**Tugas 1**: Dalam teks tentang rencana Elon Musk membeli Twitter, berapa nilai kesepakatan yang ia tawarkan?
**Tugas 2**: Tuliskan bagian teks tentang rencana Elon Musk membeli Twitter dari "Ingin Beli Twitter, Elon" sampai "jadwalnya yang padat." tanpa mengubah apa pun.

**Bagian Teks**:
Ingin Beli Twitter, Elon Musk Berpotensi Jalankan Tiga Perusahaan Sekaligus
Sebelumnya, tawaran Elon Musk untuk akuisisi Twitter mungkin memiliki efek samping yang tidak diinginkan bagi miliarder tersebut: menambahkan satu lagi perusahaan besar ke dalam jadwalnya yang padat.
CEO Tesla dan SpaceX telah menawarkan untuk membeli setiap saham Twitter yang belum dimilikinya 90,8 persen dari perusahaan dalam kesepakatan senilai sekitar USD 43 miliar atau sekitar Rp 617,04 triliun (asumsi kurs Rp 14.349 per dolar AS), menurut pengajuan peraturan yang diungkapkan pada Kamis.
Kesepakatan itu akan menambah satu lagi perusahaan terbesar di dunia ke dalam portofolio kepemilikan Elon Musk: Tesla dan SpaceX masing-masing sudah menjadi perusahaan triliunan dolar dan perusahaan multi miliar dolar.

**Cuplikan Baris**:
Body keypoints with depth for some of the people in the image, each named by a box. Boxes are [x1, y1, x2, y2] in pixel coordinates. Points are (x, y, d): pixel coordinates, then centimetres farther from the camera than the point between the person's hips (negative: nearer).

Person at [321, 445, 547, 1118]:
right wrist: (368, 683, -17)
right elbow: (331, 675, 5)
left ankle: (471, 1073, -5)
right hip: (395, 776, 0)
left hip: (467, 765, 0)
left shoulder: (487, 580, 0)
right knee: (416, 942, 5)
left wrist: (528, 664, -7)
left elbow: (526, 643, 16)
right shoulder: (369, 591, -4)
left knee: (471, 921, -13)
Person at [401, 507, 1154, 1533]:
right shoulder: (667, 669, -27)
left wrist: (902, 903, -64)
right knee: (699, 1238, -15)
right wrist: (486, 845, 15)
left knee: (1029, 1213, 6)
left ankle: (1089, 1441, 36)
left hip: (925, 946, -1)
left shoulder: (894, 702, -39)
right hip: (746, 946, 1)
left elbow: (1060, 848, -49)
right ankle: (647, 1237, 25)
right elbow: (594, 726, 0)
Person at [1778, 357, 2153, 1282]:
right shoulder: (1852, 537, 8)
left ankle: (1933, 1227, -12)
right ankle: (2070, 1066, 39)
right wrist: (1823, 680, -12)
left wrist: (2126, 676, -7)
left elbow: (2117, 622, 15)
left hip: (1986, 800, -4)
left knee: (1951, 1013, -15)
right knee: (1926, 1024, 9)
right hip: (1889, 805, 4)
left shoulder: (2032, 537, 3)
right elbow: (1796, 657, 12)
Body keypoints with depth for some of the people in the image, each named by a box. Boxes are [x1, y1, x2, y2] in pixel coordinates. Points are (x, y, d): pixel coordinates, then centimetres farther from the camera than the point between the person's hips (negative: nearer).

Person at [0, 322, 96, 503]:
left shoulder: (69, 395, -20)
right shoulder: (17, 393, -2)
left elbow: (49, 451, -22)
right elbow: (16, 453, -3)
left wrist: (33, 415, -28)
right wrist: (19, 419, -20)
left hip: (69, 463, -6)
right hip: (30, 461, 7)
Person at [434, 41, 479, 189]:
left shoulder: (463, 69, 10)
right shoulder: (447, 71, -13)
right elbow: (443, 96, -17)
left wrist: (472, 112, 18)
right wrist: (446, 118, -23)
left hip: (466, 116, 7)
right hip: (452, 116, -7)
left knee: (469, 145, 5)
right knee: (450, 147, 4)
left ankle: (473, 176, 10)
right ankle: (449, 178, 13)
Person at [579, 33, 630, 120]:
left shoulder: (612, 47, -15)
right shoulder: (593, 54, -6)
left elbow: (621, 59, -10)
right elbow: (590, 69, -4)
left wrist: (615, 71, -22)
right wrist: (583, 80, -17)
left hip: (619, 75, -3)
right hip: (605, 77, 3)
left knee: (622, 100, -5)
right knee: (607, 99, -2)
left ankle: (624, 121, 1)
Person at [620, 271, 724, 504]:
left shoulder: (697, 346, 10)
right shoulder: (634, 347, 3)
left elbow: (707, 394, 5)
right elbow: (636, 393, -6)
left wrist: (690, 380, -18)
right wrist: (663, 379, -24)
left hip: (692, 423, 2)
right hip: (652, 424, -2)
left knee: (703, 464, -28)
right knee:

**Jawaban Tugas 1**: Sekitar USD 43 miliar atau sekitar Rp 617,04 triliun.

**Jawaban Tugas 2**:
Ingin Beli Twitter, Elon Musk Berpotensi Jalankan Tiga Perusahaan Sekaligus
Sebelumnya, tawaran Elon Musk untuk akuisisi Twitter mungkin memiliki efek samping yang tidak diinginkan bagi miliarder tersebut: menambahkan satu lagi perusahaan besar ke dalam jadwalnya yang padat.